CAUTION: CONTAINS “SPOILERS”
Well, not really BEYOND space–“It” as our humanoid lizard-like creature is known, is a resident of the planet Mars. In the halcyon days of 1958, we actually thought that there would be manned missions to Mars by 1975, and certainly one of the charms of 50s Science Fiction films is their optimism. “It” is often cited nowadays as a percursor to “Alien”–a very different type of Science Fiction movie although both films use the notion of a crew being trapped in the depths of space with a murderous stowaway. But “Alien” was a very expensive “A” film with a budget for state-of-the-art technical effects, a genius team of designers and one of the best casts ever to grace a humble “monster movie.” “It” on the other hand is a true child of the 50s “B”-movie culture. So, how well does it stand up as a “B”-movie?
Budgetary limitations definitely don’t conceal themselves–the “ship” is all too obviously a studio set and the cast is a group of seasoned “B”-movie regulars, led by Marshall Thompson who once had a shot at becoming a legitimate second-string leading man in “A” productions–but aren’t these unassuming, workaday actors exactly what Jerome Bixby’s script calls for? The set limitations are overcome by the skillful direction of Edward L. Cahn, a lifetime toiler in the “B”s. This one is one of his best efforts with great tension being milked from the logical, but inexorable progress of the hostile creature toward the nose of the ship where the human survivors are gathered. Despite its lurid posters, promising carnage galore, the film has a reasonably low body count–only three crew members fall victim to the Martian’s vampiric embrace before the last-minute “Eureka” moment–really more logical than scientific–that allows the crew to triumph over a creature immune to bullets, gas grenades and even a healthy dose of radiation from the ship’s reactor. Interestingly enough, it also involves opening the ship’s airlock, in this case to suffocate the intruder, rather than to blow it out into space. (There probably wouldn’t have been a budget for that anyway.)

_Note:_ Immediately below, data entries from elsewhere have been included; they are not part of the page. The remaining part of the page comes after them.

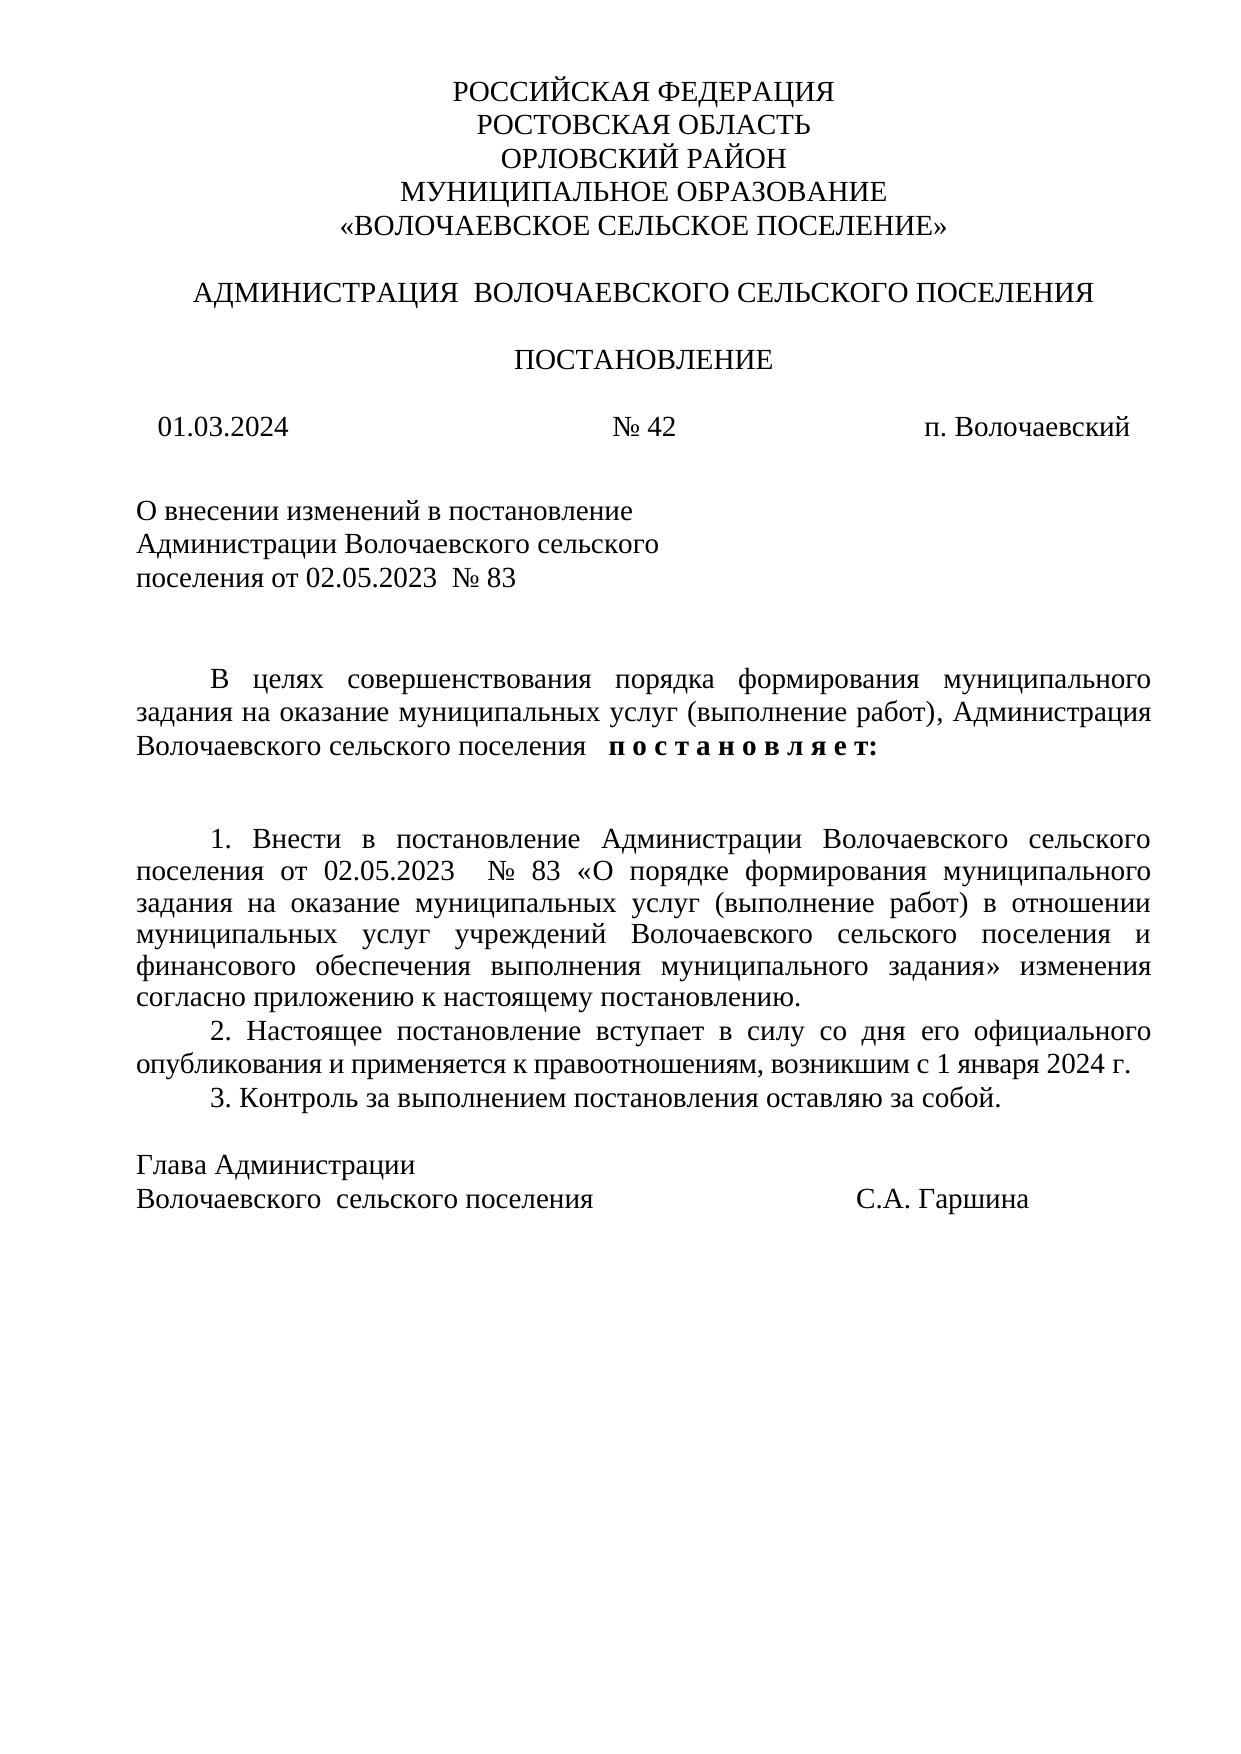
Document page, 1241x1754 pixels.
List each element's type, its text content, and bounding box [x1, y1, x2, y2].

text ОРЛОВСКИЙ РАЙОН МУНИЦИПАЛЬНОЕ ОБРАЗОВАНИЕ [136, 141, 1152, 208]
text ПОСТАНОВЛЕНИЕ [136, 342, 1152, 376]
text Глава Администрации [136, 1147, 1152, 1181]
text 1. Внести в постановление Администрации Волочаевского сельского поселения от 02.05.2023 № 83 «О порядке формирования муниципального задания на оказание муниципальных услуг (выполнение работ) в отношении муниципальных услуг учреждений Волочаевского сельского поселения и финансового обеспечения выполнения муниципального задания» изменения согласно приложению к настоящему постановлению. [136, 824, 1152, 1013]
text 2. Настоящее постановление вступает в силу со дня его официального опубликования и применяется к правоотношениям, возникшим с 1 января 2024 г. [136, 1013, 1152, 1080]
text 3. Контроль за выполнением постановления оставляю за собой. [136, 1080, 1152, 1114]
text 01.03.2024 № 42 п. Волочаевский [136, 409, 1152, 443]
text В целях совершенствования порядка формирования муниципального задания на оказание муниципальных услуг (выполнение работ), Администрация Волочаевского сельского поселения п о с т а н о в л я е т: [136, 661, 1152, 761]
text поселения от 02.05.2023 № 83 [136, 560, 1152, 594]
text РОСТОВСКАЯ ОБЛАСТЬ [136, 107, 1152, 141]
text «ВОЛОЧАЕВСКОЕ СЕЛЬСКОЕ ПОСЕЛЕНИЕ» [136, 208, 1152, 242]
text О внесении изменений в постановление [136, 493, 1152, 527]
text Волочаевского сельского поселения С.А. Гаршина [136, 1181, 1152, 1214]
text АДМИНИСТРАЦИЯ ВОЛОЧАЕВСКОГО СЕЛЬСКОГО ПОСЕЛЕНИЯ [136, 275, 1152, 309]
text Администрации Волочаевского сельского [136, 527, 1152, 560]
text РОССИЙСКАЯ ФЕДЕРАЦИЯ [136, 74, 1152, 107]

Although “It! The Terror from beyon Space” seems pretty tame now, in 1958 it was strong stuff with dying blood-drained crew-members and one really ugly-looking rubber-suit monster–cleverly kept in shadows for much of the film and never really glimpsed full-length in full-light. This film paved the way toward the even-stronger “The Monster of Piedras Blancas”–another humaboid reptilian horror, although of earthly origin, with a penchant for ripping its victims heads off.